■ TO-DO ITEM
Rewrite every item below, substituting "Level" for "Nivel" and leaving everything else unchanged. Omit the pictures from your answer.

(Collected data entries)
Start of Block
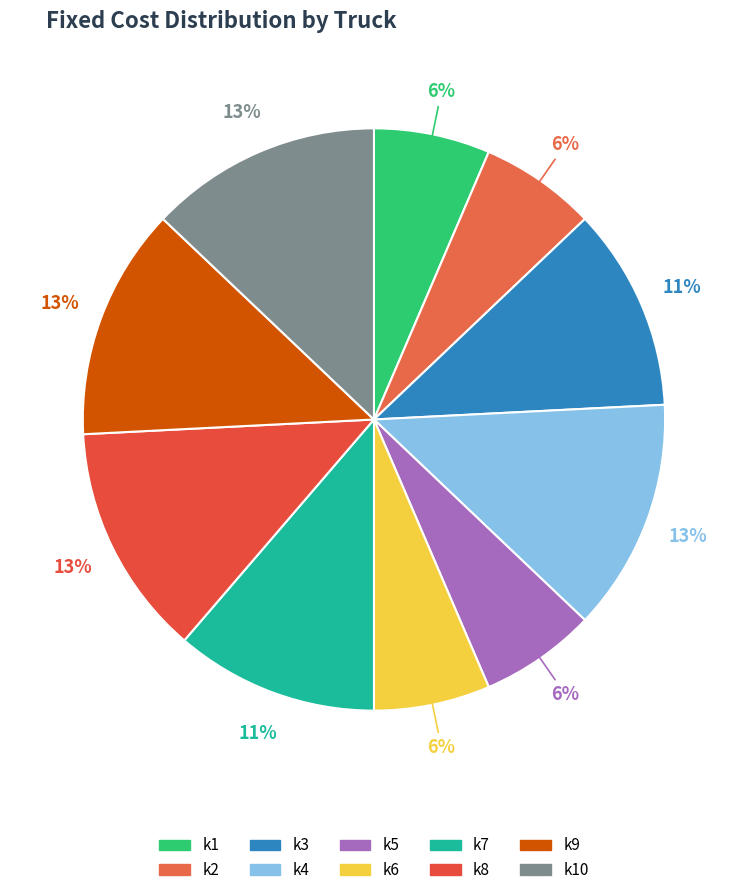

Approximately how many times larger is the value at k5 compared to k1?

1.0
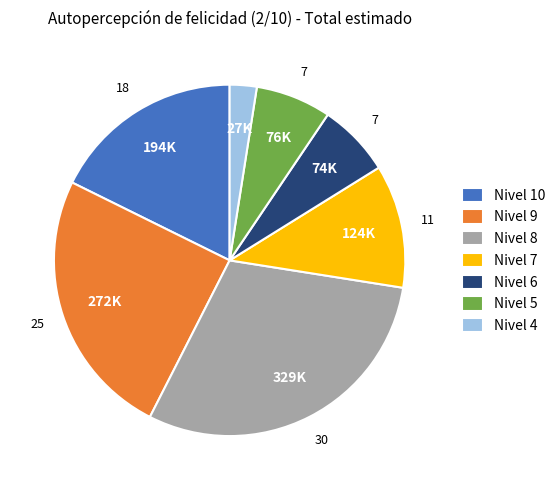

Do Nivel 4 and Nivel 9 together represent more than half of the pie?

No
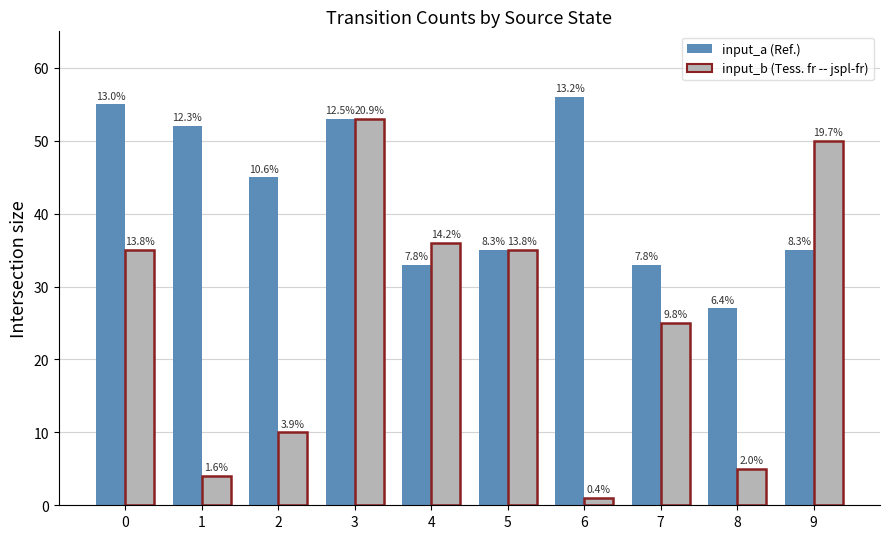

Are the bars horizontal?

No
End of Block
■ ANSWER FOR THE TASK
Approximately how many times larger is the value at k5 compared to k1?

1.0

Do Level 4 and Level 9 together represent more than half of the pie?

No

Are the bars horizontal?

No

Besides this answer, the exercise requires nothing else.